◆ **Records for this exercise**

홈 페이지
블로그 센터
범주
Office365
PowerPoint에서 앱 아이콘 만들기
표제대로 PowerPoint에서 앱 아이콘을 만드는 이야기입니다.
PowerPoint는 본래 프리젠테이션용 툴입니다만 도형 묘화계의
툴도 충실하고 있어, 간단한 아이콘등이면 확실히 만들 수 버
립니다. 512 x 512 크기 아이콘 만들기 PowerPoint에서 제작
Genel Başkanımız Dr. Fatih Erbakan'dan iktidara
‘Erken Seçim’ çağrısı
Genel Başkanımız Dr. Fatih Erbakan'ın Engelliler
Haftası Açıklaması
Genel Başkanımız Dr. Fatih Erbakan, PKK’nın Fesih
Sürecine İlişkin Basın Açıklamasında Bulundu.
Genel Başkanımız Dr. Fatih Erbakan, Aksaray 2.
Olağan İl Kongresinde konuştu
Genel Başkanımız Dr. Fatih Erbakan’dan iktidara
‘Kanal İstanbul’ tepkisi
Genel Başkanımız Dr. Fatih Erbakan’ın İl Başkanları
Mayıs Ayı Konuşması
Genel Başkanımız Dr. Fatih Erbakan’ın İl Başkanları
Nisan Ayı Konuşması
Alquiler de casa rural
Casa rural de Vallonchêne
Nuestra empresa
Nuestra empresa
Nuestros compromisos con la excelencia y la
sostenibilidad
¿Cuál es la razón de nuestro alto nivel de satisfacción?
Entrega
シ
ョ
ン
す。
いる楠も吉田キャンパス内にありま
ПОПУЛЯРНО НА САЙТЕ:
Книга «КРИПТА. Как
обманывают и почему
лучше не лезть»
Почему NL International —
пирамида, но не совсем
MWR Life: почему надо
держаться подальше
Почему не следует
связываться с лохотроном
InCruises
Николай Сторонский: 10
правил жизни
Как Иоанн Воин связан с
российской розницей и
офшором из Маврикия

◆ **Task statement**
Retype the entries above. Match them exactly.

◆ **Written response**
홈 페이지
블로그 센터
범주
Office365
PowerPoint에서 앱 아이콘 만들기
표제대로 PowerPoint에서 앱 아이콘을 만드는 이야기입니다.
PowerPoint는 본래 프리젠테이션용 툴입니다만 도형 묘화계의
툴도 충실하고 있어, 간단한 아이콘등이면 확실히 만들 수 버
립니다. 512 x 512 크기 아이콘 만들기 PowerPoint에서 제작
Genel Başkanımız Dr. Fatih Erbakan'dan iktidara
‘Erken Seçim’ çağrısı
Genel Başkanımız Dr. Fatih Erbakan'ın Engelliler
Haftası Açıklaması
Genel Başkanımız Dr. Fatih Erbakan, PKK’nın Fesih
Sürecine İlişkin Basın Açıklamasında Bulundu.
Genel Başkanımız Dr. Fatih Erbakan, Aksaray 2.
Olağan İl Kongresinde konuştu
Genel Başkanımız Dr. Fatih Erbakan’dan iktidara
‘Kanal İstanbul’ tepkisi
Genel Başkanımız Dr. Fatih Erbakan’ın İl Başkanları
Mayıs Ayı Konuşması
Genel Başkanımız Dr. Fatih Erbakan’ın İl Başkanları
Nisan Ayı Konuşması
Alquiler de casa rural
Casa rural de Vallonchêne
Nuestra empresa
Nuestra empresa
Nuestros compromisos con la excelencia y la
sostenibilidad
¿Cuál es la razón de nuestro alto nivel de satisfacción?
Entrega
シ
ョ
ン
す。
いる楠も吉田キャンパス内にありま
ПОПУЛЯРНО НА САЙТЕ:
Книга «КРИПТА. Как
обманывают и почему
лучше не лезть»
Почему NL International —
пирамида, но не совсем
MWR Life: почему надо
держаться подальше
Почему не следует
связываться с лохотроном
InCruises
Николай Сторонский: 10
правил жизни
Как Иоанн Воин связан с
российской розницей и
офшором из Маврикия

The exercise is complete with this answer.